Vacant urban land isn’t only a problem in Phoenix, it’s a problem all over the country, and actually in many parts of the world. But some cities have put in place some smart tax strategies to discourage vacant lots and encourage infill development.

The key to a tax strategy that incentivizes urban renewal is land value tax. Land value tax is an annual tax on the rental value of land based on permitted land use, not on current use. So if a piece of land is permitted for a 30-story high-rise, the land value tax would be levied as a percentage of that use. And so land value tax is a progressive tax falling most heavily where the benefit to the community is greatest and most lightly where the benefit is least.

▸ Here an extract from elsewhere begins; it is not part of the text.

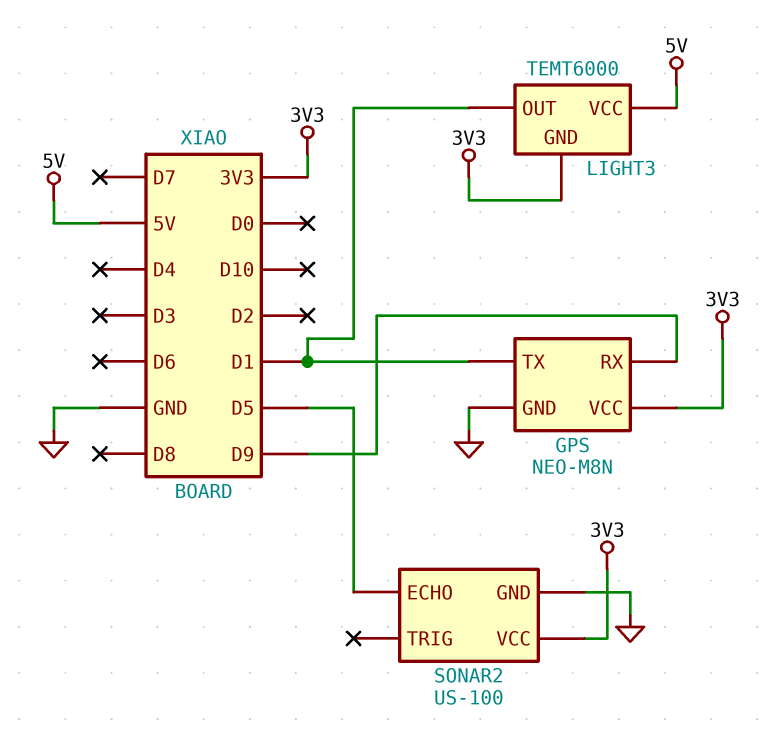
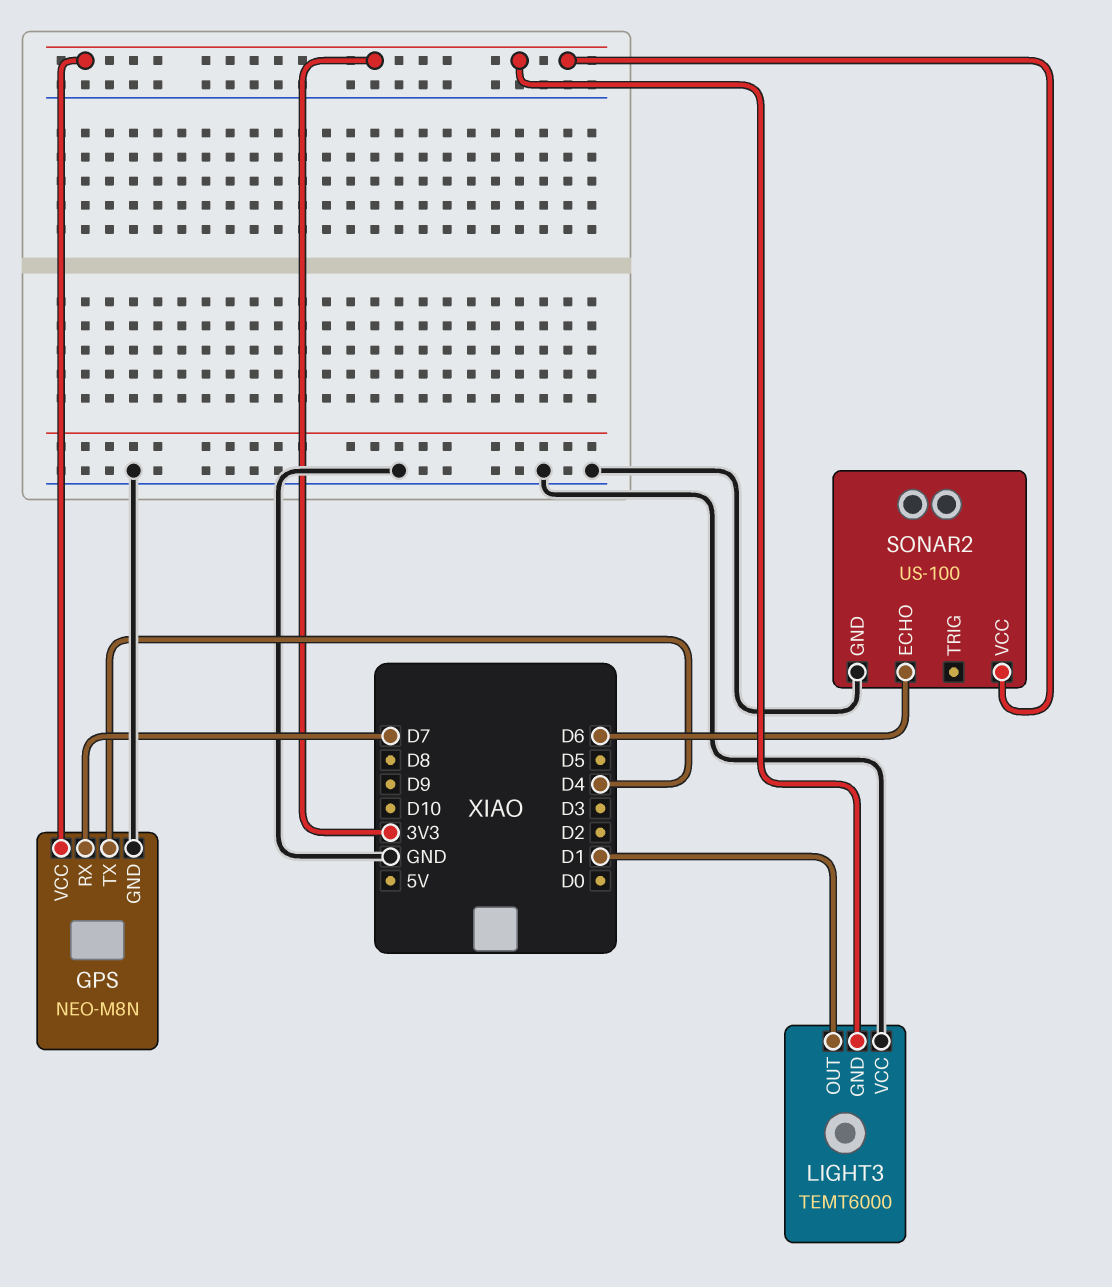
GPS pin RX: D9 -> D7
GPS pin TX: D1 -> D4
LIGHT3 pin VCC: 5V -> GND
SONAR2 pin ECHO: D5 -> D6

Some cities across the country have adopted the land value tax philosophy as part of their property tax code in the form of a split-rate tax. Many cities, including Phoenix, tax vacant land at a much lower rate than developed land because its appraised value is lower. This incentivizes developers to keep their land vacant. Other cities, like Pittsburgh, have adopted a split-rate tax rate which does the opposite. The split-rate tax rate uses the concept of land value tax and taxes undeveloped land at a higher rate than land that is developed. This strategy incentivizes infill development and disincentivizes vacant lots, land speculation, and leap-frog development that results in sprawl.

Pittsburgh adopted the split-rate tax system as far back as 1913, where it taxed vacant land owners twice the rate it taxed owners of developed property. In 1979, they expanded the system where it now taxes vacant landowners a whopping 6 times the rate of owners of developed property. What are the results of this strategy? Pittsburgh has a more compact development pattern than many cities because its tax policy discouraged leap-frog development, which is what happened to Phoenix’s downtown. And as for those who think a split-rate tax system would hurt the economy, the opposite is true, as it encourages development. Pittsburgh had a 70.4% increase in building permits while the 15 city average decreased by 14.4% a decade after it expanded its split-rate tax system.

Benefits of the split-rate tax system include:

  • Land value tax is an additional source of public revenue.
  • Fewer vacant lots in urban areas. The higher tax rates on vacant land would make it more onerous for owners to just sit on land and wait for it to appreciate in value. It incentivizes them to either develop it themselves or sell it to someone who will.
  • Less sprawl. Land value tax encourages more infill development in urban vacant lots, making use of existing infrastructure. This decreases the need to build on greenfield land on the fringes of the city.
  • The boom and bust cycle is greatly mitigated. Land value tax makes it much harder to just speculate on land, which is the source of the real estate bubbles, and so it stabilizes the real estate market.